Studie: Markt vernachlässigt Cyberverstöße

13.04.2023

Jeroen van Oerle, Portfoliomanager bei Lombard Odier Investment Managers / Foto: © Lombard Odier

Die meisten Anleger scheinen sich darüber einig zu sein, dass es wichtig ist, Cybersicherheitsrisiken in den Portfoliomanagementprozess einzubeziehen. Eine aktuelle statistische Untersuchung von LOIM zeigt jedoch, dass der Markt diesen Faktor bei der Bewertung von Vermögenswerten im Allgemeinen nicht in Betracht zieht. 

LOIM hat eine Analyse von Cybersicherheitsrisiken und deren Integration in die fundamentale Aktienanalyse anhand einer statistischen Studie über die Auswirkungen von Hacks auf eine Reihe börsennotierter FinTech-Unternehmen durchgeführt. Die Ergebnisse zeigen, dass Cybersecurity-Verstöße einen unbedeutenden Einfluss auf die Aktienkursrenditen der gehackten Unternehmen haben, was die Schlussfolgerung zulässt, dass der Markt Cyberverletzungen vernachlässigt.
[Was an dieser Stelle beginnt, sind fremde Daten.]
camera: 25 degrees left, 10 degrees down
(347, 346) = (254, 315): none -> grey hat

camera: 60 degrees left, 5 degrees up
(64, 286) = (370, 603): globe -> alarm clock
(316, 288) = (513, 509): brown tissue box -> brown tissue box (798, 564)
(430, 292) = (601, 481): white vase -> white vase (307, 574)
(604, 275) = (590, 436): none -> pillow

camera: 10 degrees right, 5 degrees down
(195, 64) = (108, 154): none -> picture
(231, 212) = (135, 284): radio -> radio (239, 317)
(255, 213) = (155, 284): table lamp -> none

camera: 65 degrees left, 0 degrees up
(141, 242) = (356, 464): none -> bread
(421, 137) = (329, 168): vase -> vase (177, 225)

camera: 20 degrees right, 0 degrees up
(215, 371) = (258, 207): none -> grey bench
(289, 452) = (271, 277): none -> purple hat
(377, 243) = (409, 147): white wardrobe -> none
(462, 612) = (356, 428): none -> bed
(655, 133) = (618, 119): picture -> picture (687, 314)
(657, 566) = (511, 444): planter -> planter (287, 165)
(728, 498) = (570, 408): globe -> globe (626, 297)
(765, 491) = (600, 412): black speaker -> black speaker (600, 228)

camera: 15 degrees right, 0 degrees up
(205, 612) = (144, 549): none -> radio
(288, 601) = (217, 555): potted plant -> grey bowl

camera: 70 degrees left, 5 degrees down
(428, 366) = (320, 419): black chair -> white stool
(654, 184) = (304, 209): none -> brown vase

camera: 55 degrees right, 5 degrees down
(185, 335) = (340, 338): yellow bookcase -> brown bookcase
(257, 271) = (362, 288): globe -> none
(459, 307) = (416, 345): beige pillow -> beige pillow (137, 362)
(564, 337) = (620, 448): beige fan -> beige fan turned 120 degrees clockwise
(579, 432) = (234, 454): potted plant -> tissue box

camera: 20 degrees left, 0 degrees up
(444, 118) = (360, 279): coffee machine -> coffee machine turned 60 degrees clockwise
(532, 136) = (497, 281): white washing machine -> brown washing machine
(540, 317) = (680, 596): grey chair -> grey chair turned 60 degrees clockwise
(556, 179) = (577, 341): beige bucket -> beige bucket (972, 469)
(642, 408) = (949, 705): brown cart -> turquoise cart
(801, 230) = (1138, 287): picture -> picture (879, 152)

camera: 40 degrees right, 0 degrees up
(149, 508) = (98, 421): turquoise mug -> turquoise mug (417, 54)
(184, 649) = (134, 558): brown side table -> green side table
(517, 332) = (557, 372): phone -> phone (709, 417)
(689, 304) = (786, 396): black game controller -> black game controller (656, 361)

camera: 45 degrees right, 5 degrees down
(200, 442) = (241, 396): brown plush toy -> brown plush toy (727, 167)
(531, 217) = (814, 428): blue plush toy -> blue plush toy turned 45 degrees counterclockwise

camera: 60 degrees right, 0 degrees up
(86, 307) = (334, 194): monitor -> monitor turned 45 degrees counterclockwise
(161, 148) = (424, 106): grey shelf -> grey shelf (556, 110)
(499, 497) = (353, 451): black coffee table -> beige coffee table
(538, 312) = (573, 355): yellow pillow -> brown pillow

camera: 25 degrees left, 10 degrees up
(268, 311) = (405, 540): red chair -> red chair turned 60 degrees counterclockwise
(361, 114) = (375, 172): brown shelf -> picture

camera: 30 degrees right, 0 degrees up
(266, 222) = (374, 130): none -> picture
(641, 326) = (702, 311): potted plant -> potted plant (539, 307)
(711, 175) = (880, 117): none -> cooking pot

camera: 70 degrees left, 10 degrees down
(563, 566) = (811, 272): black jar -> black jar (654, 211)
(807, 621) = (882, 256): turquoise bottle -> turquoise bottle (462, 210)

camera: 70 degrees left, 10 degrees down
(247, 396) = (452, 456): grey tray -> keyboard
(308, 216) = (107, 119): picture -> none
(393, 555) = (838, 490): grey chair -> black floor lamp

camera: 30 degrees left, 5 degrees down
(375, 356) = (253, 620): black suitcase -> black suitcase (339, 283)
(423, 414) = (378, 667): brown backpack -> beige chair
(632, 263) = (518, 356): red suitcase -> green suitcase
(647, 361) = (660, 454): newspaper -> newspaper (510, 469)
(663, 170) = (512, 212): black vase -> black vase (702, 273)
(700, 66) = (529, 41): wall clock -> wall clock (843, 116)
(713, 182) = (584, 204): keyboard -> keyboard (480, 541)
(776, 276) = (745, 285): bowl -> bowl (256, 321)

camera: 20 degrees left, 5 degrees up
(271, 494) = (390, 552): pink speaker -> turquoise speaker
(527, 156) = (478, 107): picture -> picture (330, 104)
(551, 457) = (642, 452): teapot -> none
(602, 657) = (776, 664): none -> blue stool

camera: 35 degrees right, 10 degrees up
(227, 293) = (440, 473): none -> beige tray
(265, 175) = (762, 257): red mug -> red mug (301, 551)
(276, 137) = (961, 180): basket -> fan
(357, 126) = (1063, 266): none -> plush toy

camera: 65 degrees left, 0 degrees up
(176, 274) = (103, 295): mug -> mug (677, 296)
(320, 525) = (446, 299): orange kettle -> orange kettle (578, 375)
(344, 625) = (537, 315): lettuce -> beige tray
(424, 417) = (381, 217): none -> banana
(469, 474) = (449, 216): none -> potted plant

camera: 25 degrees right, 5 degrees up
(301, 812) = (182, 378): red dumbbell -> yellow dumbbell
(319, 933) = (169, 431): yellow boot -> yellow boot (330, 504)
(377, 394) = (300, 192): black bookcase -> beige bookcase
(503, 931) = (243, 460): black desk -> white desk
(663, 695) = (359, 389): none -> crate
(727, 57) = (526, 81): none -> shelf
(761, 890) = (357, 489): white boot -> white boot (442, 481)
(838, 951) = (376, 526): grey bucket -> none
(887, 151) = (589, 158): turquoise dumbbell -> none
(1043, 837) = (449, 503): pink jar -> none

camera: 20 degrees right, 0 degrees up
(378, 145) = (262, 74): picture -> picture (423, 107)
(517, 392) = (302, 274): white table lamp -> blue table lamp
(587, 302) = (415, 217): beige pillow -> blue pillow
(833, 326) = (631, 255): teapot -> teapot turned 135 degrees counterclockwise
Dies steht im Gegensatz zu der weit verbreiteten Ansicht, dass Hacks die Aktienkurse stark beeinflussen, da größere Sicherheitsverletzungen zu Klagen von Opfern und Aufsichtsbehörden geführt haben. 

In einem zweiten Schritt wurden Tests durchgeführt, um festzustellen, ob diese Marktreaktion tatsächlich korrekt war, indem das Ausbleiben von Aktienkursbewegungen mit den Quartals- und Jahresberichten des gehackten Unternehmens verglichen wurden. Die gehacktenUnternehmen wiesen höhere Investitions- und Betriebskosten aus, die direkt darauf zurückzuführen sind, dass sie den durch den Angriff verursachten Betriebs- und Markenschaden wiederherstellen mussten, im Vergleich zu nicht angegriffenen Unternehmen, denen diese Kosten nicht entstanden sind. 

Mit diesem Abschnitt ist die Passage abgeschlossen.